Extracted records below:
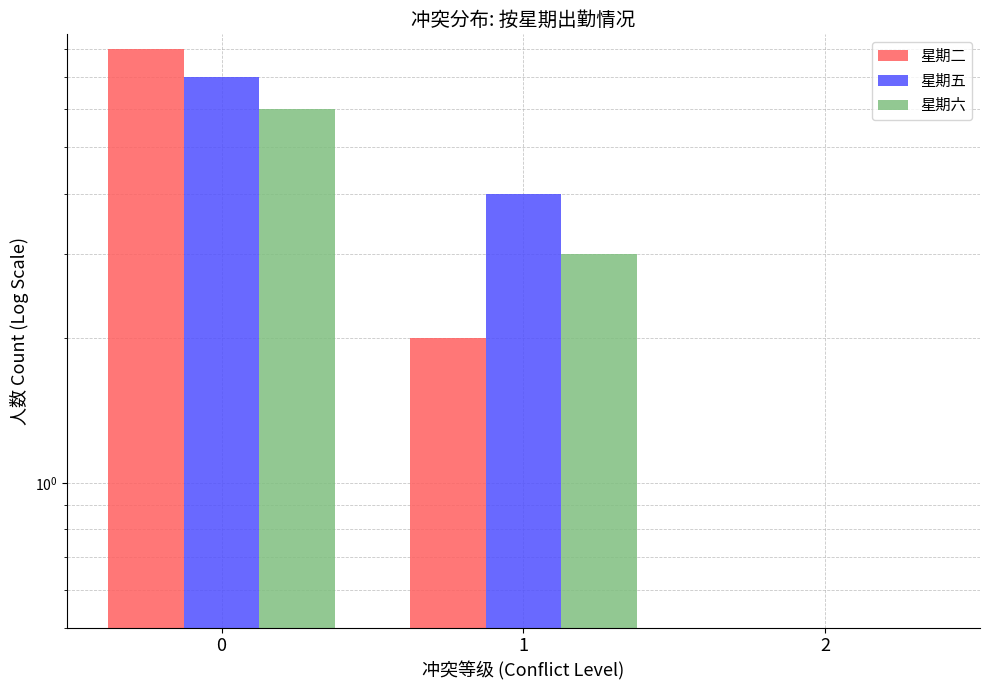

What are all the series names shown in the legend?

星期二, 星期五, 星期六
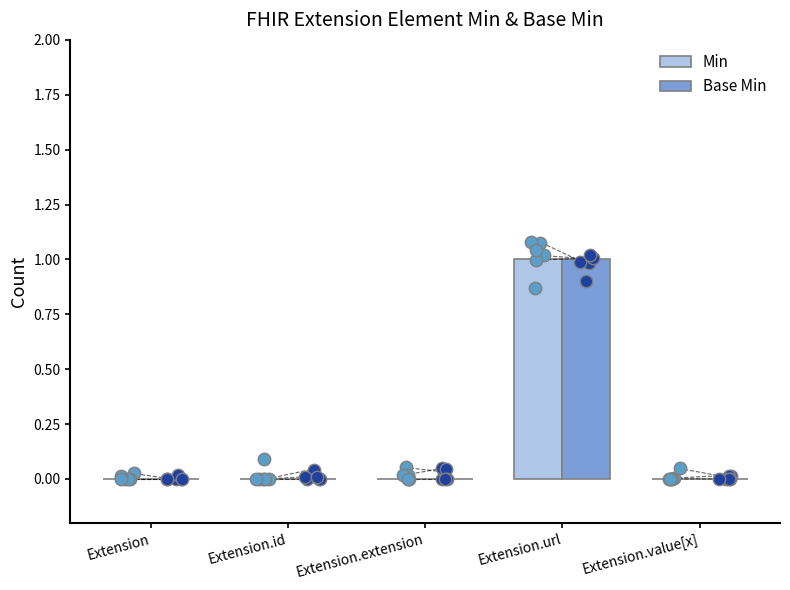

At which category is the sum across all series the highest?

Extension.url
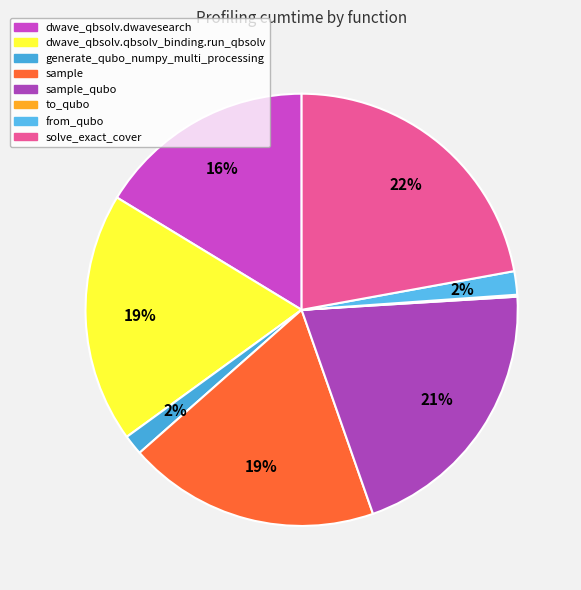

To the nearest percent, what percentage of the pie is solve_exact_cover?

22%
End of Extracted records.
» **Exercise requirements**:
Copy out all of the material above word for word, leaving out the pictures.

» **Answer for the task**:
What are all the series names shown in the legend?

星期二, 星期五, 星期六

At which category is the sum across all series the highest?

Extension.url

To the nearest percent, what percentage of the pie is solve_exact_cover?

22%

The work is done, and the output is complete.